About 70 people of Idaho gathered on the steps of the Annex to protest taxes. They were organized by the Boise Tea Party, the same group that held a large protest march on Tax Day.

And as Associated Press reporter John Miller pointed out in a story, many of the Tea Partyers are affiliated with the same group of conservative Republicans and Ron Paul supporters who ousted Idaho GOP Chairman Kirk Sullivan last year, against Otter's wishes.

After the House Republican press conference, Rep. Raul Labrador, a Republican from Eagle who spoke at the Tea Party rally, showed us a series of e-mails that had arrived over the weekend, mostly opposing a gas tax increase and congratulating him for standing up to the governor.

House Democrats, including Bill Killen, the minority caucus chair, said many of the e-mails came from Tea Party activists, who were encouraged to e-mail their legislators.

Labrador went on to criticize the governor recalling that Otter told him as a freshman lawmaker to follow the Constitution, his conscience and his constituents.

"He's asking us to violate all three," Labrador said. "We're proposing things that the old Butch Otter would have agreed with."

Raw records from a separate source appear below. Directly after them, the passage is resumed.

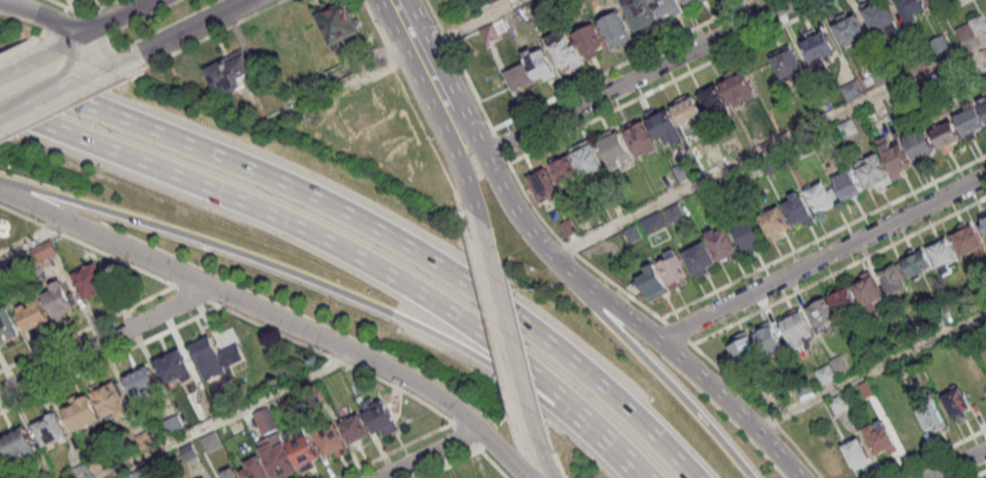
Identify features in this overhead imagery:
road: (7, 0)
road: (7, 0)
building: (493, 1)
building: (573, 1)
building: (694, 2)
building: (934, 2)
road: (59, 4)
road: (134, 4)
building: (668, 8)
building: (912, 10)
road: (95, 13)
road: (44, 15)
building: (641, 16)
building: (881, 17)
road: (56, 21)
building: (979, 25)
road: (86, 26)
road: (195, 27)
building: (340, 27)
building: (618, 31)
building: (851, 31)
road: (380, 32)
building: (966, 33)
road: (214, 34)
building: (490, 35)
road: (410, 39)
building: (591, 42)
road: (102, 43)
road: (22, 44)
building: (941, 45)
road: (75, 48)
building: (820, 51)
building: (567, 52)
road: (24, 59)
road: (401, 61)
building: (788, 64)
road: (459, 65)
road: (623, 66)
road: (114, 67)
building: (541, 67)
building: (881, 74)
building: (231, 76)
road: (638, 76)
building: (520, 80)
building: (940, 81)
road: (672, 82)
road: (57, 85)
building: (739, 89)
building: (854, 92)
road: (438, 95)
road: (72, 102)
road: (43, 104)
building: (715, 105)
building: (983, 107)
building: (689, 112)
building: (972, 124)
building: (666, 128)
building: (848, 129)
road: (467, 130)
building: (833, 136)
road: (429, 139)
building: (948, 139)
building: (642, 140)
road: (499, 145)
road: (769, 149)
building: (806, 149)
building: (921, 149)
building: (616, 151)
building: (895, 158)
building: (588, 159)
road: (489, 163)
building: (771, 166)
road: (461, 168)
building: (566, 170)
building: (685, 172)
building: (876, 175)
building: (848, 185)
building: (544, 186)
building: (732, 186)
road: (30, 191)
building: (823, 199)
building: (800, 212)
building: (675, 215)
road: (27, 218)
building: (984, 224)
building: (655, 225)
building: (776, 225)
road: (375, 228)
building: (570, 229)
road: (533, 234)
building: (634, 235)
building: (751, 237)
road: (823, 238)
road: (35, 240)
building: (969, 241)
building: (723, 248)
road: (346, 251)
road: (574, 252)
building: (944, 254)
road: (822, 259)
building: (700, 262)
building: (919, 264)
road: (839, 271)
building: (674, 272)
building: (91, 281)
building: (894, 282)
building: (653, 286)
building: (870, 294)
road: (195, 295)
road: (144, 299)
building: (59, 300)
building: (844, 301)
road: (366, 303)
building: (969, 304)
road: (226, 307)
building: (33, 313)
road: (488, 316)
road: (277, 318)
building: (823, 318)
building: (7, 324)
building: (797, 329)
road: (677, 332)
road: (506, 336)
road: (105, 339)
building: (903, 339)
building: (768, 340)
building: (745, 351)
building: (868, 356)
building: (217, 361)
building: (841, 366)
road: (870, 371)
building: (175, 372)
road: (697, 375)
building: (828, 376)
road: (668, 381)
building: (142, 386)
building: (804, 389)
building: (868, 390)
building: (109, 398)
building: (840, 405)
road: (757, 406)
building: (958, 406)
building: (83, 413)
building: (380, 415)
road: (228, 417)
building: (932, 419)
building: (356, 428)
building: (50, 429)
road: (465, 437)
building: (331, 441)
building: (19, 443)
building: (212, 443)
building: (882, 443)
road: (394, 450)
building: (189, 453)
road: (937, 453)
road: (429, 454)
road: (470, 456)
building: (857, 457)
building: (95, 463)
road: (537, 463)
road: (956, 463)
road: (494, 464)
building: (3, 465)
building: (255, 468)
building: (82, 470)
building: (230, 473)
building: (139, 474)
road: (979, 474)
building: (206, 477)

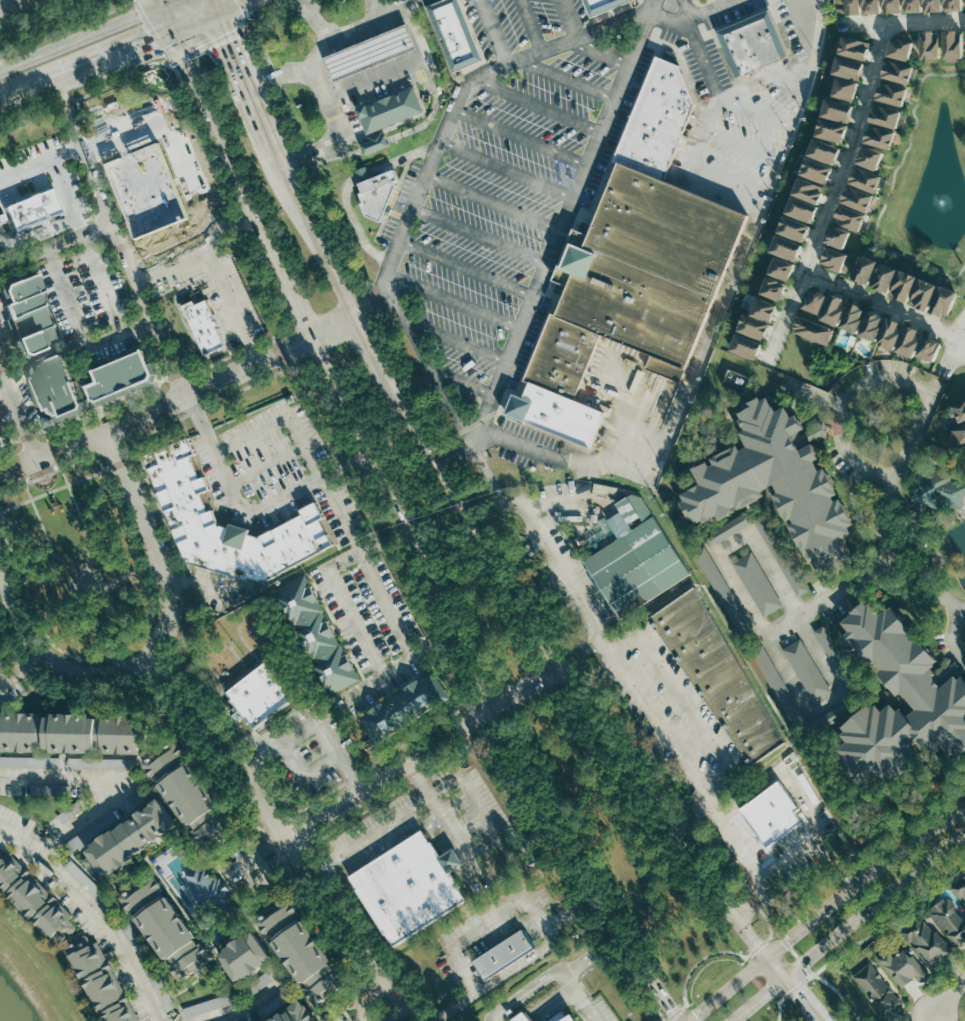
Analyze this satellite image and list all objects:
street lamp: (782, 1)
building: (929, 1)
building: (949, 1)
building: (964, 1)
road: (164, 2)
road: (171, 2)
building: (848, 2)
building: (867, 2)
building: (888, 2)
building: (908, 2)
road: (291, 3)
parking lot: (14, 5)
traffic signals: (165, 5)
building: (597, 5)
parking lot: (705, 6)
road: (139, 7)
road: (214, 7)
road: (236, 7)
road: (377, 8)
road: (689, 9)
road: (711, 11)
traffic signals: (217, 15)
road: (268, 15)
road: (170, 18)
road: (316, 19)
road: (571, 19)
road: (901, 22)
road: (196, 23)
street lamp: (699, 25)
road: (531, 26)
parking lot: (521, 27)
road: (67, 29)
traffic signals: (176, 32)
road: (494, 32)
building: (456, 33)
road: (82, 38)
road: (692, 38)
road: (156, 39)
building: (752, 42)
building: (950, 42)
road: (209, 43)
road: (325, 44)
building: (852, 44)
building: (927, 45)
building: (898, 46)
road: (601, 50)
building: (369, 51)
gas station: (369, 51)
parking lot: (702, 63)
building: (847, 64)
road: (87, 66)
road: (400, 66)
building: (895, 69)
fountain: (153, 73)
road: (276, 75)
road: (568, 78)
road: (766, 81)
building: (845, 84)
building: (889, 92)
road: (86, 96)
road: (537, 105)
building: (836, 105)
building: (390, 109)
road: (432, 109)
road: (757, 113)
building: (883, 113)
building: (657, 119)
building: (830, 126)
parking lot: (146, 130)
road: (337, 135)
road: (706, 135)
building: (876, 135)
road: (521, 137)
building: (375, 141)
parking lot: (736, 141)
road: (375, 143)
building: (822, 145)
road: (744, 146)
road: (76, 153)
road: (343, 153)
road: (226, 155)
building: (869, 158)
road: (62, 159)
building: (815, 164)
road: (507, 170)
road: (27, 171)
parking lot: (42, 174)
road: (427, 174)
building: (864, 177)
road: (349, 184)
road: (193, 185)
building: (809, 185)
road: (891, 186)
road: (65, 189)
road: (727, 190)
road: (834, 192)
building: (163, 194)
building: (378, 194)
building: (856, 197)
road: (235, 202)
parking lot: (400, 202)
fountain: (941, 202)
building: (135, 203)
road: (135, 203)
road: (493, 203)
building: (801, 205)
building: (28, 212)
building: (848, 216)
parking lot: (191, 221)
road: (232, 221)
road: (80, 224)
building: (793, 225)
road: (562, 226)
parking lot: (513, 231)
road: (36, 232)
road: (2, 234)
road: (481, 234)
building: (837, 237)
road: (118, 239)
road: (749, 239)
road: (55, 244)
building: (786, 244)
building: (834, 258)
street lamp: (45, 259)
building: (650, 266)
building: (781, 266)
building: (865, 267)
road: (466, 269)
building: (884, 275)
road: (148, 281)
road: (104, 283)
building: (904, 283)
parking lot: (210, 284)
building: (773, 285)
building: (1, 288)
building: (925, 291)
building: (944, 298)
road: (370, 299)
building: (816, 300)
road: (452, 303)
parking lot: (92, 304)
road: (885, 304)
building: (764, 305)
road: (298, 307)
road: (233, 308)
building: (835, 308)
road: (183, 313)
building: (28, 314)
building: (854, 316)
building: (754, 323)
building: (873, 324)
building: (204, 325)
road: (334, 328)
building: (814, 329)
road: (80, 330)
building: (891, 332)
building: (16, 339)
building: (911, 340)
road: (457, 342)
building: (745, 342)
road: (954, 343)
road: (17, 344)
building: (930, 348)
road: (280, 352)
building: (563, 356)
building: (121, 375)
road: (173, 375)
road: (876, 380)
road: (459, 381)
parking lot: (626, 384)
road: (160, 385)
building: (34, 386)
building: (57, 386)
street lamp: (168, 387)
building: (128, 389)
road: (201, 389)
parking lot: (13, 390)
road: (815, 394)
road: (33, 399)
road: (165, 405)
road: (326, 407)
road: (158, 409)
road: (626, 409)
building: (958, 410)
road: (18, 412)
building: (557, 413)
road: (195, 414)
road: (100, 416)
road: (134, 420)
road: (252, 433)
building: (960, 434)
building: (2, 439)
road: (453, 451)
road: (55, 452)
road: (563, 460)
road: (267, 465)
parking lot: (278, 471)
road: (102, 474)
flagpole: (47, 481)
road: (492, 481)
building: (776, 481)
road: (61, 486)
road: (13, 488)
building: (941, 492)
road: (32, 499)
road: (76, 504)
road: (243, 505)
road: (539, 506)
building: (188, 515)
building: (726, 530)
road: (350, 533)
road: (482, 540)
road: (155, 543)
road: (37, 544)
park: (82, 557)
building: (634, 559)
road: (889, 562)
building: (710, 567)
road: (144, 569)
parking lot: (560, 571)
road: (134, 573)
road: (562, 574)
road: (1, 576)
building: (758, 584)
road: (197, 586)
parking lot: (210, 589)
road: (828, 599)
road: (347, 607)
road: (37, 614)
parking lot: (375, 623)
road: (764, 630)
road: (953, 633)
building: (319, 635)
road: (625, 643)
road: (582, 652)
road: (48, 656)
road: (115, 662)
road: (29, 664)
building: (769, 669)
building: (807, 670)
road: (381, 673)
building: (718, 673)
road: (7, 680)
road: (485, 687)
road: (22, 693)
building: (261, 694)
building: (934, 694)
road: (684, 702)
building: (403, 707)
parking lot: (668, 714)
road: (657, 721)
road: (311, 725)
building: (71, 732)
road: (220, 745)
parking lot: (306, 747)
road: (424, 752)
road: (69, 754)
building: (17, 761)
road: (252, 761)
building: (98, 762)
road: (303, 776)
road: (227, 778)
road: (351, 778)
road: (419, 778)
road: (717, 779)
road: (122, 780)
road: (149, 787)
road: (748, 790)
building: (190, 792)
road: (802, 805)
building: (71, 810)
road: (401, 812)
building: (772, 812)
road: (693, 817)
road: (721, 818)
parking lot: (444, 828)
road: (179, 829)
building: (742, 836)
building: (130, 838)
road: (90, 839)
road: (738, 840)
road: (213, 845)
road: (319, 855)
road: (451, 857)
road: (327, 862)
road: (796, 862)
road: (757, 866)
parking lot: (247, 869)
road: (250, 869)
road: (495, 870)
building: (959, 886)
building: (408, 888)
building: (210, 891)
road: (752, 899)
building: (34, 902)
road: (568, 909)
road: (96, 910)
road: (260, 910)
road: (823, 911)
road: (892, 917)
building: (947, 917)
road: (130, 918)
road: (771, 922)
road: (850, 926)
building: (168, 927)
road: (241, 928)
road: (484, 930)
parking lot: (492, 930)
road: (352, 931)
power tower: (579, 935)
traffic signals: (792, 939)
building: (924, 940)
building: (303, 951)
building: (503, 953)
road: (273, 954)
building: (246, 955)
road: (591, 955)
road: (704, 957)
road: (521, 965)
building: (895, 967)
road: (204, 973)
road: (289, 978)
building: (98, 981)
building: (261, 982)
building: (874, 987)
road: (214, 989)
traffic signals: (772, 991)
road: (526, 994)
road: (791, 994)
traffic signals: (801, 994)
road: (364, 995)
road: (645, 995)
road: (949, 996)
road: (581, 997)
road: (548, 998)
road: (353, 1001)
road: (175, 1002)
road: (249, 1005)
road: (553, 1005)
road: (282, 1006)
road: (454, 1006)
road: (557, 1007)
parking lot: (597, 1010)
road: (391, 1011)
power tower: (634, 1013)
building: (295, 1014)
road: (333, 1015)
building: (521, 1017)
road: (522, 1017)
building: (562, 1017)
road: (263, 1020)
road: (529, 1020)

Labrador and others from his class of young, church-going, mainly western Treasure Valley House members who all sit in the upper chamber of the House and call themselves the back benchers, generally lined up against Otter and Sullivan at the 2008 GOP convention as well.

But they also aligned themselves with Bill Sali, who was ousted from his U.S. House seat by a Democrat and who is now aligning himself with the Tea Baggers, er, Partyers. One Otter supporter suggested that Sali's loss could show that the Idaho public has not in fact moved to the fringe of the Republican Party, even as the Legislature has.

But that's just politics. What matters are the policies, and in that arena, House Republicans have also ruled the day.

Notice that not only has the road funding dollar figure decreased to a pittance, but that public transit and local option taxing are not even part of the discussion. Notice too that House conservatives are still able to bargain for things like election consolidation, which standardizes election dates across the state, and their version of school reform, without any compromising on their part.

Legislative Democrats, by the way, are not sure whether to laugh or cry. They've taken to calling the Annex "Dysfunction Junction," and as Boise Sen. Elliot Werk wrote in an e-mail to his constituents: "Unfortunately the people of this great state need to sit through the melodrama and wait for their fate (and the fate of their children) to be written in the backrooms."

We are composing this final Unda' the Rotunda column of the year on Cinco de Mayo. To us, the 2009 legislative session is dead. Let the legislators go home, spend their federal stimulus dollars and see what happens between now and December.

Meanwhile, we'll be grabbing some cigars and cognac and standing over the map table in the backroom of BW HQ.